Every technology in your recruiting and hiring process should be accessible. During our discussions, each participant mentioned that AI-enabled tools often contain accessibility barriers in their user interfaces. Companies should address these barriers as well as explore ways to use AI to enhance inclusion. A good example from one of these companies is their voice-activated AI chatbot. A chatbot is an online feature designed to simulate conversation with humans. A chatbot is especially helpful for candidates with mobility disabilities because it allows them to apply for jobs using their voices. Candidates say their employment history aloud, and the chatbot then produces a list of suggested positions matching their skills.
Bottom Line: Use AI to create an inclusive experience for job candidates at every stage of recruitment.
“The goal [of] our platform is to provide a level playing field to eliminate implicit biases in the recruiting process. Protected personal characteristics such as gender, age or ethnicity are never used as [qualification factors] in our models.”
The innovators we spoke to strongly emphasized the importance of addressing systemic barriers within the recruitment and hiring processes. They expressed a common desire to level the playing field and eliminate bias. In fact, none of these companies use protected personal characteristics such as gender, age, or ethnicity as qualification factors in their models. With finely tuned algorithms, these personal attributes are hidden or made anonymous from a candidate’s profile.
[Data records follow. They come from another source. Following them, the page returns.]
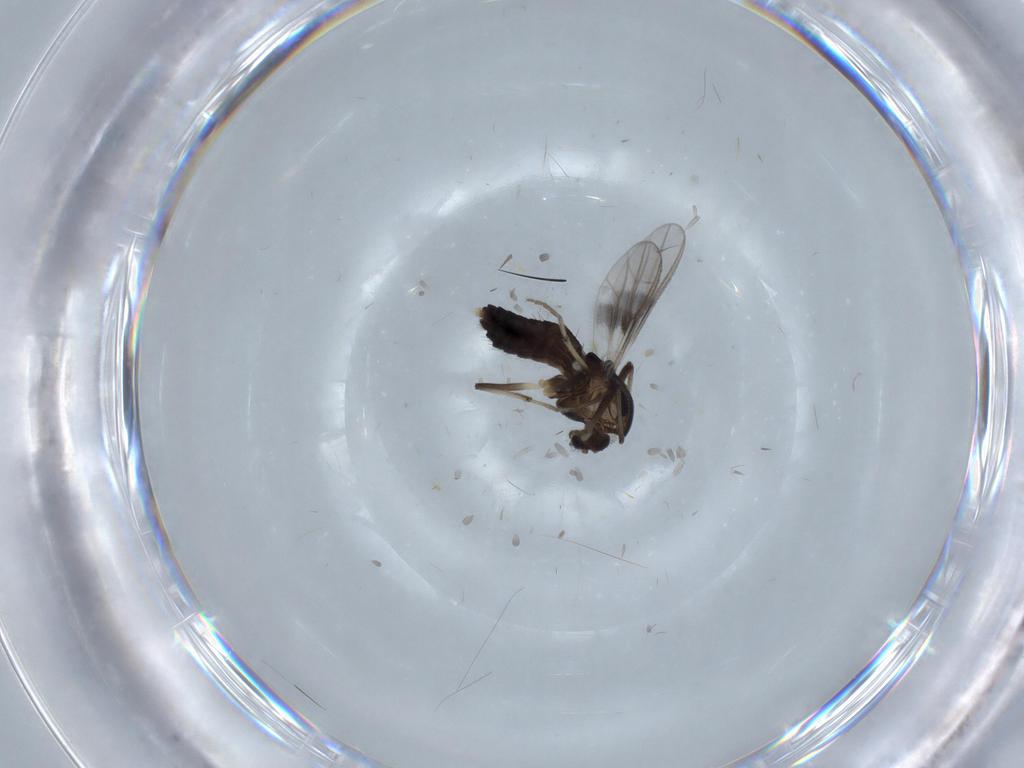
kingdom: Animalia
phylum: Arthropoda
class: Insecta
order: Diptera
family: Chironomidae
This reduces the chance that unconscious bias will impact hiring decisions. In addition, innovators may offer ways to scrub protected personally identifiable information from a profile. This scrubbing can help ensure that implicit or explicit biases don’t creep into the hiring process. This is especially important for multiply marginalized candidates.
Bottom Line: Consider how hiring tools can hide protected personal attributes that may create bias in screening and hiring decisions.
 Reference to the four companies and their insights is for informational purposes only to demonstrate best practices. Such reference should not be interpreted as official endorsement of those entities, their ideas, products, or services by the U.S. Department of Labor.